### YOUR GOAL
Word for word, reproduce each line of the data below, omitting every image.

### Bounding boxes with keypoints
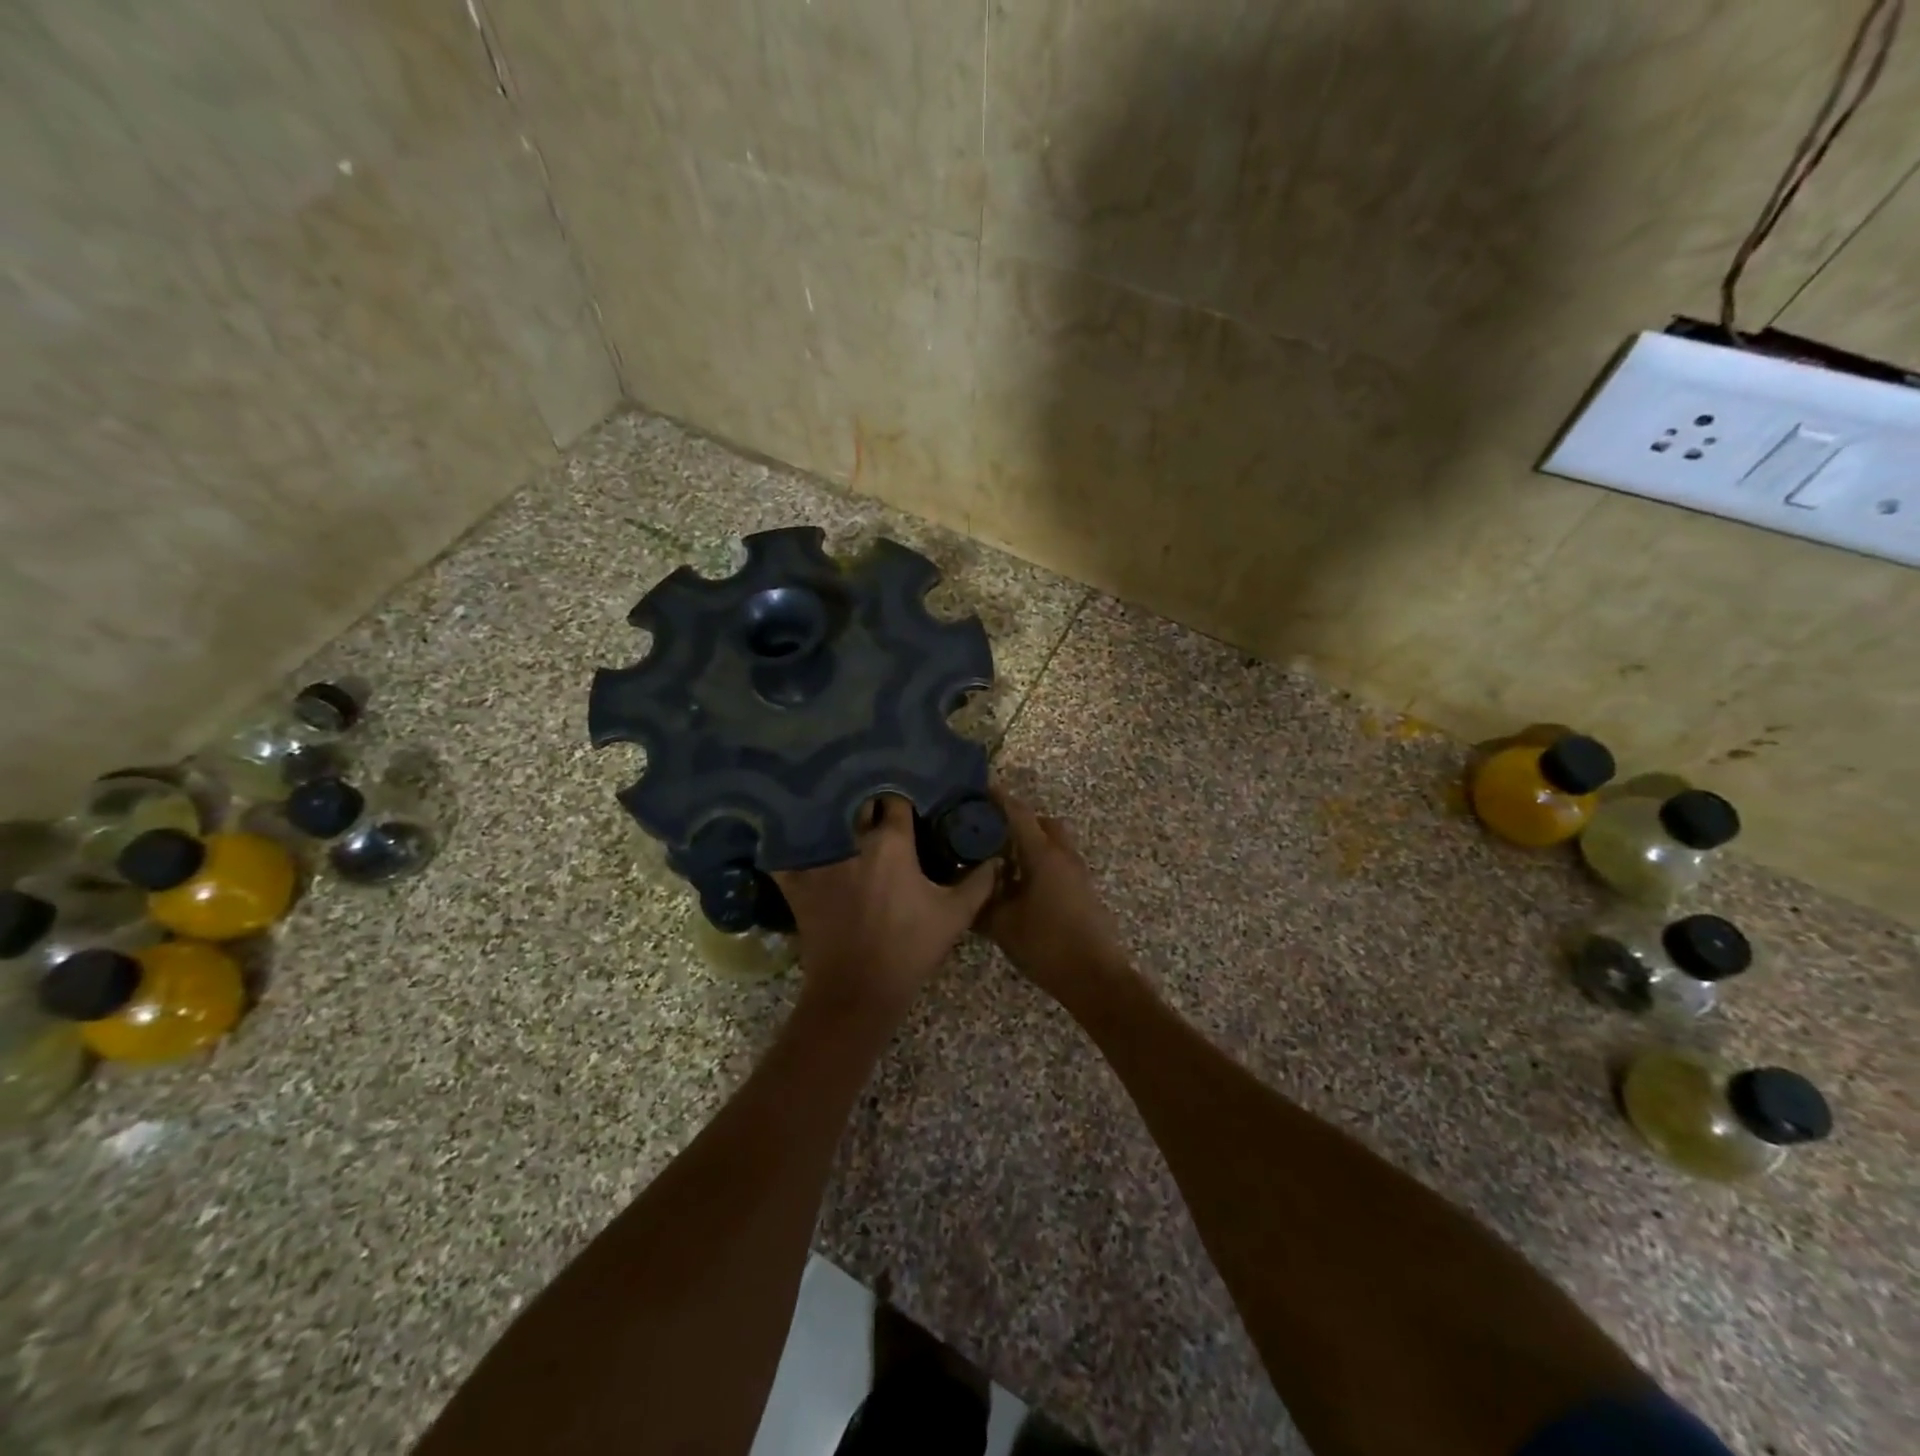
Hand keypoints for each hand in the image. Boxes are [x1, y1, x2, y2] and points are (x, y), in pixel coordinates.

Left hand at [773, 796, 996, 1018]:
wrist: (859, 990)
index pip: (896, 801)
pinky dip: (788, 842)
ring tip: (838, 811)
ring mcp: (820, 859)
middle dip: (866, 800)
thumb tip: (993, 859)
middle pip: (857, 803)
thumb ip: (978, 882)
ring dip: (832, 813)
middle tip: (875, 805)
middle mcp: (853, 841)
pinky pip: (785, 852)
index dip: (903, 798)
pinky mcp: (797, 881)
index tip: (908, 801)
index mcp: (892, 843)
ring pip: (823, 819)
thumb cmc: (910, 948)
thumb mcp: (955, 916)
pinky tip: (792, 836)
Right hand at [978, 788, 1130, 1001]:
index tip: (977, 791)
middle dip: (1016, 820)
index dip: (998, 799)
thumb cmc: (1046, 945)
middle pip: (1041, 822)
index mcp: (1043, 854)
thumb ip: (980, 900)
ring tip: (999, 859)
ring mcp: (1077, 872)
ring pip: (1052, 842)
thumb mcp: (1002, 924)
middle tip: (988, 831)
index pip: (1018, 813)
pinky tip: (1018, 884)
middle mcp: (1063, 855)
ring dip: (1030, 843)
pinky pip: (1058, 861)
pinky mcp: (1082, 889)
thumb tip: (963, 885)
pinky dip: (1039, 861)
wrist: (1095, 976)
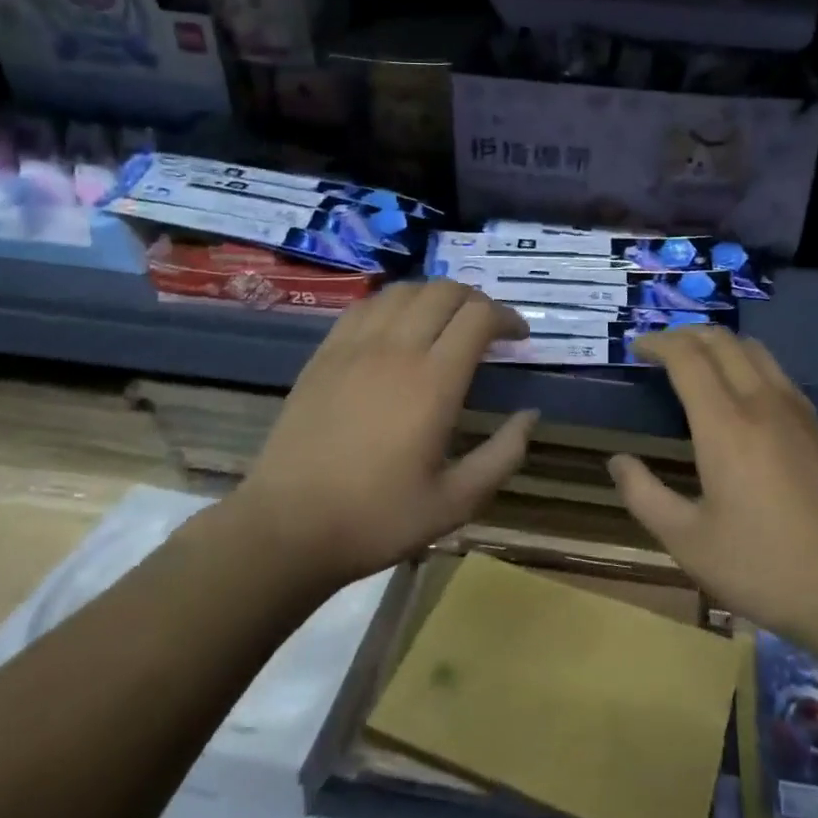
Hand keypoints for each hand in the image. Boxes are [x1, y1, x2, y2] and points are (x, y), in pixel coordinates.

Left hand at [237, 280, 538, 589]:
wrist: (287, 527)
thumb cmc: (378, 518)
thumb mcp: (457, 502)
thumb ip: (503, 455)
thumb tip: (530, 415)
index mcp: (434, 381)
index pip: (479, 317)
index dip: (508, 317)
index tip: (519, 337)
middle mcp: (396, 349)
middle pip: (444, 291)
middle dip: (476, 300)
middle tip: (488, 328)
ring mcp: (354, 347)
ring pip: (403, 291)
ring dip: (435, 296)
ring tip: (446, 323)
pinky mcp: (324, 355)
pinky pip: (365, 306)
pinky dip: (394, 303)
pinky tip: (398, 328)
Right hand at [608, 326, 817, 646]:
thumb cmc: (764, 567)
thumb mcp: (689, 542)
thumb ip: (644, 496)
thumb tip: (618, 462)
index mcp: (726, 424)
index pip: (688, 357)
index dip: (658, 343)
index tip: (636, 349)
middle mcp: (763, 403)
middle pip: (723, 341)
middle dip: (686, 334)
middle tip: (660, 350)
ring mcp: (799, 412)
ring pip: (756, 350)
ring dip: (720, 345)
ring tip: (697, 364)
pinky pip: (778, 374)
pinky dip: (747, 364)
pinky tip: (741, 397)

### RESULT BELOW
Hand keypoints for each hand in the image. Boxes are [x1, y1, x2, y2] and points are (x, y), in pixel coordinates.

Left hand at [773, 796, 996, 1018]:
wrist: (859, 990)
index pip: (896, 801)
pinky dip: (788, 842)
ring tip: (838, 811)
ring mcp: (820, 859)
middle dip: (866, 800)
thumb tip: (993, 859)
middle pip: (857, 803)
thumb ip: (978, 882)
ring dip: (832, 813)
middle tip: (875, 805)
middle mcp: (853, 841)
pinky pip: (785, 852)
index dip: (903, 798)
pinky mcp: (797, 881)
index tip: (908, 801)
index mcp: (892, 843)
ring pip: (823, 819)
thumb cmc: (910, 948)
thumb mcp: (955, 916)
pinky tip: (792, 836)
Right hand at [978, 788, 1130, 1001]:
index tip: (977, 791)
middle dip: (1016, 820)
index dip: (998, 799)
thumb cmc: (1046, 945)
middle pip: (1041, 822)
index mcp: (1043, 854)
thumb ip: (980, 900)
ring tip: (999, 859)
ring mcp: (1077, 872)
ring pip: (1052, 842)
thumb mcp: (1002, 924)
middle tip: (988, 831)
index pip: (1018, 813)
pinky tip: (1018, 884)
middle mcp: (1063, 855)
ring dip: (1030, 843)
pinky pip: (1058, 861)
pinky mcp: (1082, 889)
thumb tip: (963, 885)
pinky dip: (1039, 861)
wrist: (1095, 976)
Hand keypoints for each hand in the image. Boxes are [x1, y1, x2, y2] and points are (x, y), in pixel coordinates.

Left hand at [237, 280, 538, 589]:
wrist: (287, 527)
thumb cmc: (378, 518)
thumb mcp: (457, 502)
thumb ip: (503, 455)
thumb tip: (530, 415)
index mcp: (434, 381)
index pip: (479, 317)
index dip: (508, 317)
index tip: (519, 337)
middle mcp: (396, 349)
middle pip: (444, 291)
middle dip: (476, 300)
middle tip: (488, 328)
ring mcp: (354, 347)
ring pip: (403, 291)
ring dip: (435, 296)
ring tip: (446, 323)
pinky mcp: (324, 355)
pinky pip: (365, 306)
pinky dip: (394, 303)
pinky tip: (398, 328)
Right hand at [608, 326, 817, 646]:
thumb cmc: (764, 567)
thumb mcp: (689, 542)
thumb ip: (644, 496)
thumb tip: (618, 462)
index mcp: (726, 424)
index pip: (688, 357)
index dip: (658, 343)
index tip: (636, 349)
middle mcp: (763, 403)
middle pip: (723, 341)
middle dip: (686, 334)
middle tip: (660, 350)
ring mcp: (799, 412)
ring pip: (756, 350)
ring dip: (720, 345)
ring tip: (697, 364)
pinky pip: (778, 374)
pinky dip: (747, 364)
pinky tip: (741, 397)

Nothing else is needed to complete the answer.